IDC's latest 2024 V1 edition of the Worldwide Artificial Intelligence and Generative AI Spending Guide reveals that the AI industry is experiencing rapid growth in both investment scale and market size.

In 2022, the global total investment in artificial intelligence (AI) IT reached $132.49 billion. It is projected to grow to $512.42 billion by 2027, with a compound annual growth rate (CAGR) of 31.1%. Notably, generative AI technology is expected to account for 33.0% of China's AI market investment share by 2027.

IDC also highlights that the generative AI market could achieve a CAGR of 85.7%, with the global generative AI market size approaching $150 billion by 2027.

However, as predicted in an article published by Sequoia China last year, the current focus of the AI wave is on leveraging new technologies to solve real-world problems end-to-end: model capabilities and commercialization paths are inherently two sides of the same coin. This requires both co-creation and individual effort. This precisely reflects SenseTime's potential.

According to financial reports, SenseTime's large-scale infrastructure has demonstrated cost-efficiency capabilities while empowering leading enterprises across multiple sectors—including industry benchmarks like Xiaomi and China Literature, as well as top-tier institutions such as Shanghai Jiao Tong University.

The deep synergy between "large-scale infrastructure + large models" allows SenseTime to maintain technological leadership while transferring these capabilities to other industries.
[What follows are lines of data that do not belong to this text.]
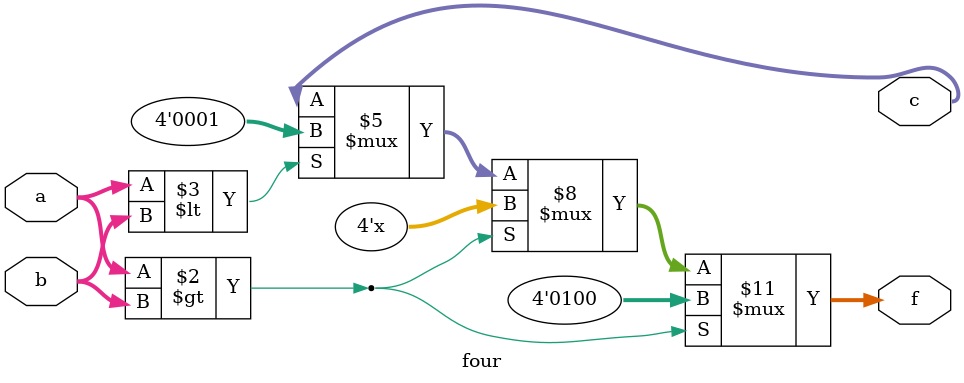
<source format=v>
module four(f,a,b,c);
	parameter compare_width = 4;
	input [compare_width-1:0]a;//此处的写法是为了改参数方便
	input [compare_width-1:0]b;
	output [3:0]f;//f表示的是输出的结果；
	output [3:0]c;//倘若ab相等，则由c作为控制器来选择谁更大
	reg [3:0]f;
	always @(a or b or c) 
		if(a>b)
			f = 3 'b100;
		else if(a<b)
			f = 3 'b001;
		else
			f = c;
endmodule
</source>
Officially, SenseTime will unveil version 5.0 of its "RIRIXIN" large model during its April technology exchange event, with expectations that its multimodal capabilities will rival GPT4V.

In simple terms, SenseTime currently serves as both the "electricity provider" and the "railway builder."

As Xu Li, Chairman and CEO of SenseTime, stated: "Generative AI is no longer just a transformative innovation in technology for SenseTime—it has become the company's core business. The growth of SenseTime's generative AI business stems from widespread demand across industries for large model training and inference, marking the official launch of a new cycle in China's hard-tech investments. By deeply integrating generative AI capabilities across all business layers, SenseTime is acquiring new clients while driving comprehensive improvements in efficiency and productivity."

The only thing SenseTime needs to do is stay the course.